Task prompt.
Swap "slices" for "wedges" in the stretch of lines from the one containing "What is the difference" through the end of the lines, leaving everything else unchanged. Give back only those lines, without the pictures.
BEGIN Listed records
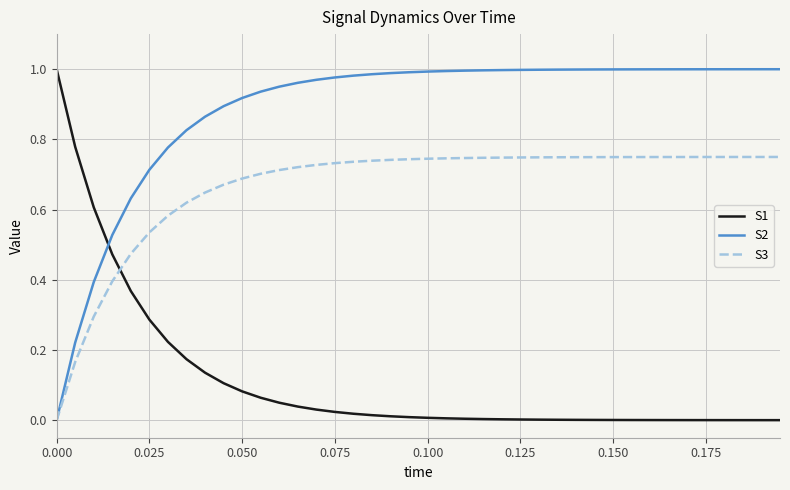

True or false: S2 and S1 cross at least once.

True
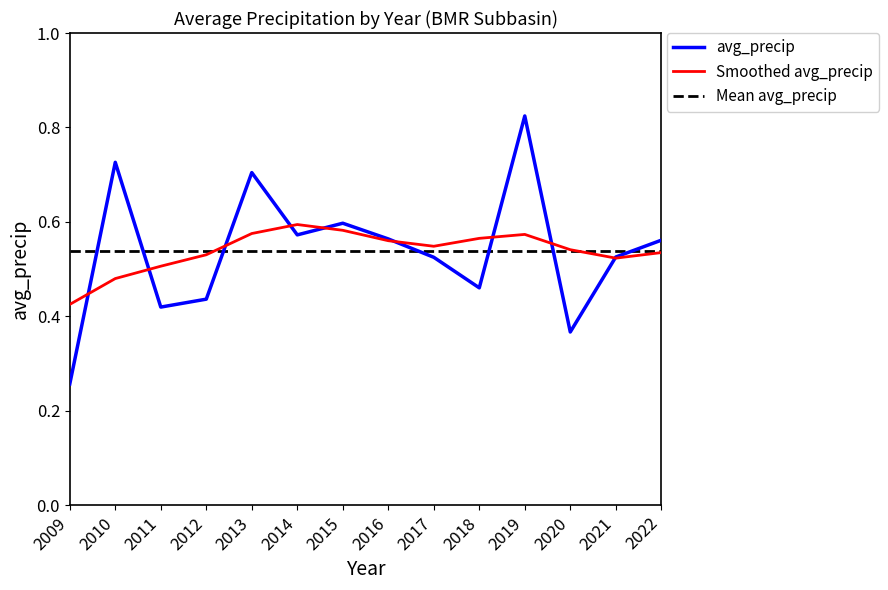

What is the greatest value displayed?

0.8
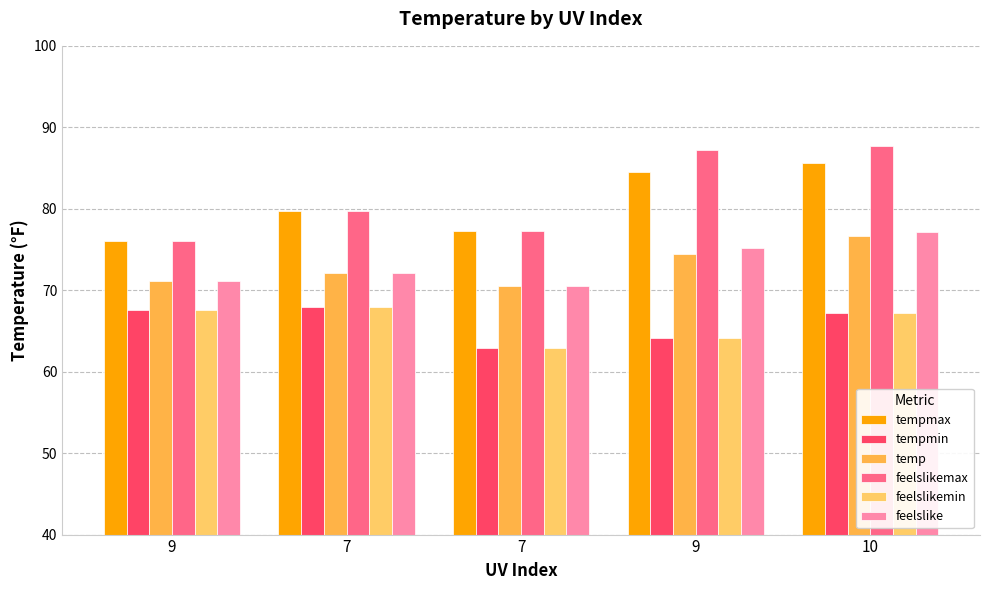

Between 9 and 10, which series saw the biggest shift?

feelslikemax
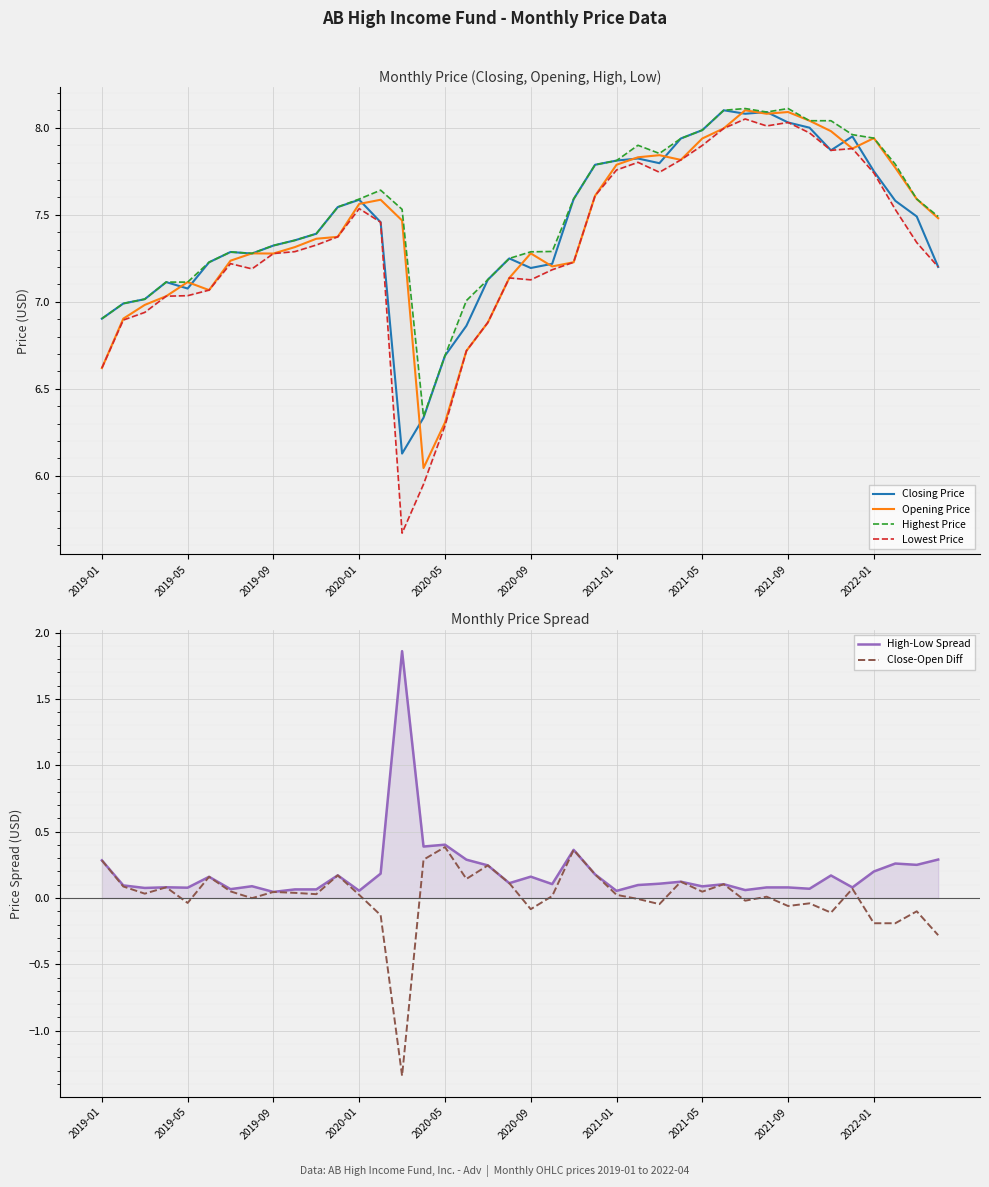

What is the difference between the second highest and second lowest values in the Closing Price series?

1.8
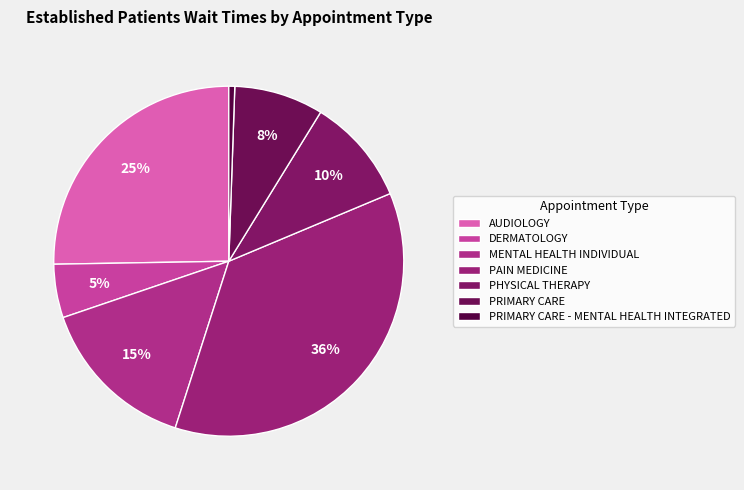

What percentage is the AUDIOLOGY slice, to the nearest percent?

25%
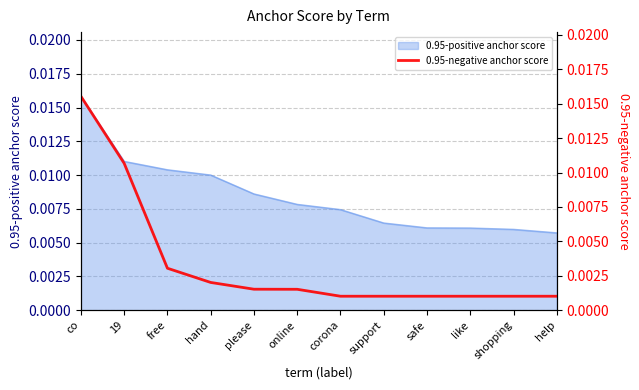

Is it true that the value at support is 0.0?

True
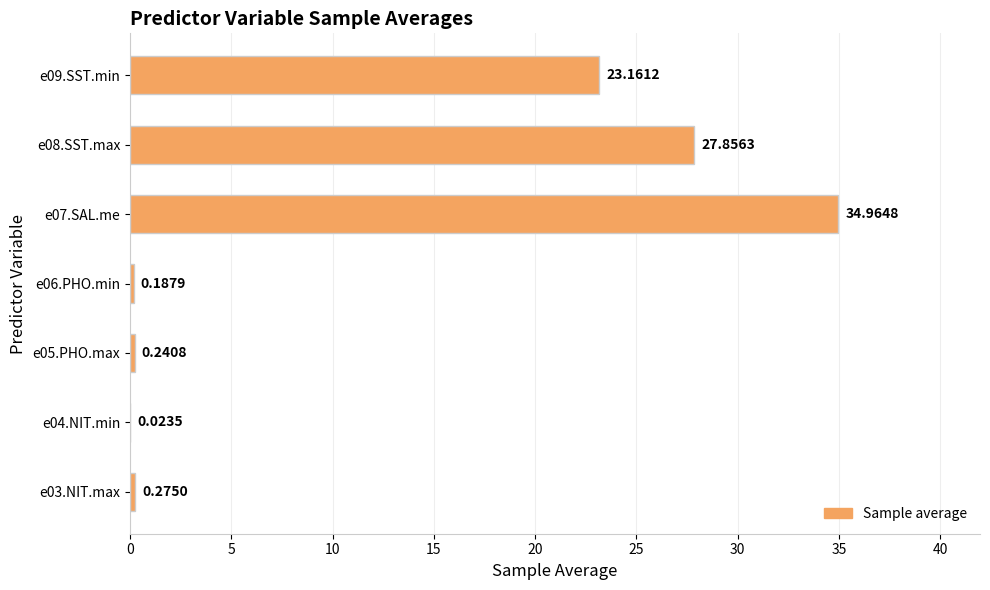

Which has a higher value, e09.SST.min or e06.PHO.min?

e09.SST.min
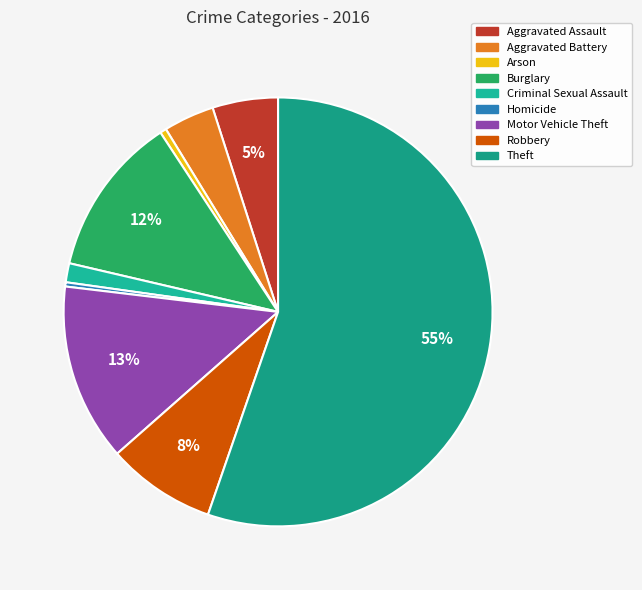

Count the number of slices in the pie.

9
END Listed records
Written response.
What is the difference between the second highest and second lowest values in the Closing Price series?

1.8

What percentage is the AUDIOLOGY slice, to the nearest percent?

25%

Is it true that the value at support is 0.0?

True

Which has a higher value, e09.SST.min or e06.PHO.min?

e09.SST.min

Count the number of wedges in the pie.

9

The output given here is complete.